Published on April 11, 2001

Wayne Wang breaks into laughter at the suggestion. "I am too nice a person to be making movies," the S.F.-based director readily admits. "I'm not a nasty person. I'm not a super-cynical person. I'm an observer more than anything else, and a collaborator. I don't play psychological games with the actors. I'm very Asian in that I don't argue with the actors, I don't say to them, "This is what I want.'"

Nonetheless, for The Center of the World, the hot-button S.F. International Film Festival opener (April 19) about an immature dot-com wiz kid's Vegas rendezvous with a coolly in-control stripper, Wang relentlessly pushed his actors (Peter Saarsgard and Molly Parker). "From the very beginning I said I was interested in having real sex in this movie if it called for it. I have no qualms with that, because the movie is about penetration or no penetration, and the fantasy and reality of sex." To heighten the actors' intimacy, Wang shot the low-budget film on digital video with a small crew. "I always felt like I was going through it with the two of them," he says. "But I wasn't right there while they were making love: "OK, OK, do this.' Sometimes I had my back turned, and I gave them space. Because the cameras were so small, sometimes the [operators] could shoot with their backs turned also."

Thanks to its adult content, The Center of the World is checking into theaters unrated the day after its festival premiere. But the prurient in the crowd will be disappointed to see that it looks more like a corporate training video than Behind the Green Door. "I told the camera people I didn't want the shots to be erotic-looking," Wang explains. "It's not pretty like 9 1/2 Weeks, where everything is lit so it looks more sensual. I wanted it to be real, to be documenting what was going on. People will find things that will titillate them anyway, and that's fine because it is voyeurism. As a filmmaker, I am a big voyeur on every level." More laughter from Wang. "There's this porno director called Gregory Dark who made very successful porno films, then he started directing Britney Spears [videos], now he's going to direct features. I'm going in the other direction: I'm heading toward porno movies."
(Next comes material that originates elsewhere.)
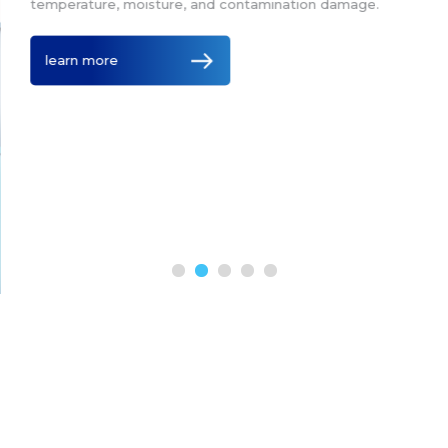
temperature, moisture, and contamination damage.
learn more
Leading Suppliers of Thermal
Blanket Technology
Wang has bounced between indie (Life Is Cheap) and studio films (The Joy Luck Club) for 25 years, but he still had some trepidation that The Center of the World might foul up his Hollywood career. "Every time I feel like I'm caught in some kind of tradition or structure -- Anywhere But Here had stars, lawyers, preview committees, studio executives, that's all part of that game -- I want to free myself, to cleanse myself in a way. I was very relieved that these little [digital video] cameras cost $1,500 and almost nothing to shoot. I realized that if I never got a job again, I could probably make movies for under $100,000. I could make a Decalogue [Krzysztof Kieslowski's acclaimed 1988 series of one-hour TV films] of sex films for very cheap and still be very happy doing them. Maybe happier. When I understood that, I wasn't afraid anymore."